主催: The Japanese Pharmacological Society, The Japanese Society of Clinical Pharmacology
会議名: WCP2018 (18th World Congress of Basic and Clinical Pharmacology)
開催地: Kyoto
開催日: 2018/07/01 - 2018/07/06
Background
Animals decide what kind of behavior they should take based on the balance between positive motivation to promote behavior and negative motivation to prevent behavior. However, neuronal circuit mechanism underlying motivated behaviors in a conflicting context is not fully understood.
Methods
We used a conflict behavioral task in which mice were presented appetitive stimuli (sucrose) and aversive stimuli (electric foot-shocks) in the same context. The context was composed of white smooth floor and grid floor. Under food restriction, mice were exposed to a start area on the smooth floor and given sucrose when they reach to a sucrose plate on the grid floor. Once they learned association between the context and sucrose, electric foot-shocks were given to the mice when they step on the grid floor. Their behavior was monitored by a camera and the latency to reach to the sucrose plate was calculated. Brains were removed 90 minutes after the behavioral task and a neuronal activity marker, c-Fos, was immunostained. For pharmacological inactivation of the medial prefrontal cortex (mPFC), GABAA receptor agonist, muscimol (0.05 µg/side), was locally injected into the mPFC 30 minutes before the behavioral task.
Results
The latency to reach to the sucrose plate became shorter with context-sucrose association. After foot shock presentation, however, mice hesitated to step on the grid floor, and as a result, the latency became longer. c-Fos immunostaining revealed that mPFC, nucleus accumbens, amygdala and periaqueductal gray were activated in the conflicting context. Pharmacological inactivation of mPFC shortened the latency to reach to the sucrose plate. To further investigate the role of mPFC, we monitored neuronal circuit activities from free-behaving mice using fiber photometry.

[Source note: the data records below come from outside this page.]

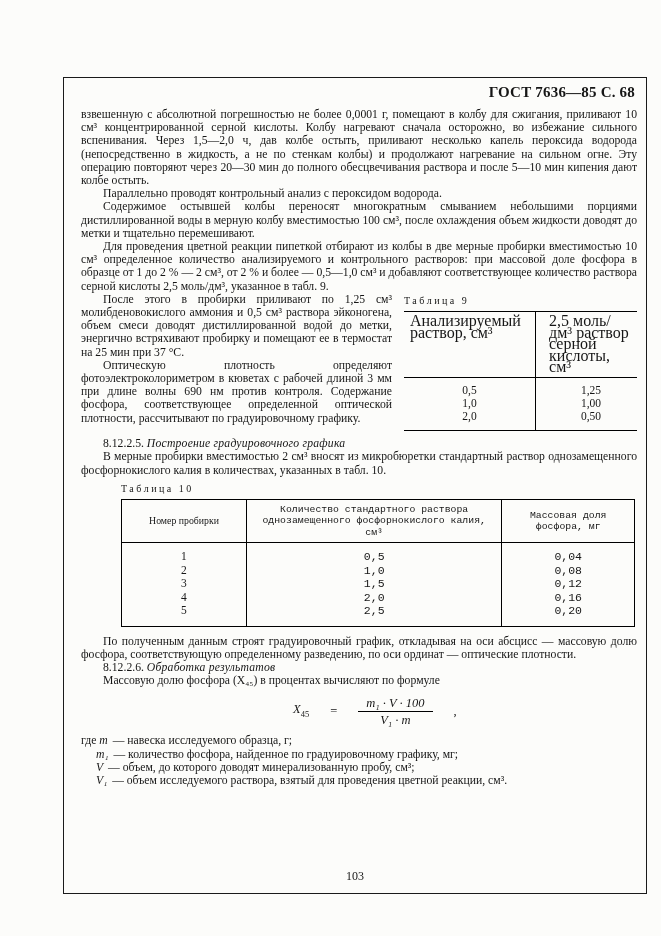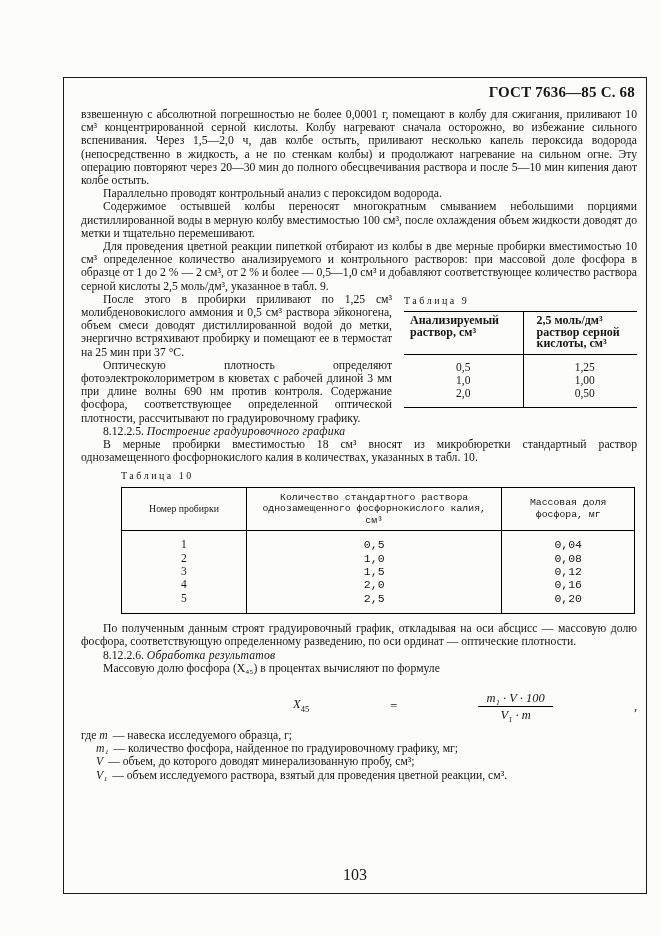--- a/index.html
+++ b/index.html
@@ -51,7 +51,7 @@
   .t9 { border-top: 1px solid #000; border-bottom: 1px solid #000; }
   .t9 th {
     border-bottom: 1px solid #000;
-    font-weight: bold; font-size: 12px; line-height: 11.5px;
+    font-weight: normal; font-size: 16px; line-height: 11.5px;
     text-align: left; vertical-align: top; padding: 3px 6px 4px;
   }
   .t9 th + th, .t9 td + td { border-left: 1px solid #000; padding-left: 13px; }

Using a retrograde variant of recombinant adeno-associated virus (rAAV2-retro), calcium indicator GCaMP6 was expressed in the mPFC neurons projecting to the specific target brain regions. GCaMP6 fluorescence was monitored through optic fibers implanted into the brain.
Conclusions
These results show the involvement of mPFC in motivated behavior in a conflicting context. Neural projection dynamics during the motivated behavior will be discussed at the conference.